- **TASK GOAL**:
Show each line from the records below in which the word "down" occurs.

- **INFORMATION**:
*-*-*

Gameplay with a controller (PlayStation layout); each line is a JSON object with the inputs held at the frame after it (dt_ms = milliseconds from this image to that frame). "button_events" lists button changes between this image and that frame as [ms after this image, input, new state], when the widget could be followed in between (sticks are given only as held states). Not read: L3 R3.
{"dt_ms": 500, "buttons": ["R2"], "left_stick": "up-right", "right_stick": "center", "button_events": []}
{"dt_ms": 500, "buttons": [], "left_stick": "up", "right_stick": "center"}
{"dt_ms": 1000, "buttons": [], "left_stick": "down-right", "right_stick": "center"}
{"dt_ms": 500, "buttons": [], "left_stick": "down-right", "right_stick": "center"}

*-*-*

- **RESPONSE TO THE TASK**:
{"dt_ms": 1000, "buttons": [], "left_stick": "down-right", "right_stick": "center"}
{"dt_ms": 500, "buttons": [], "left_stick": "down-right", "right_stick": "center"}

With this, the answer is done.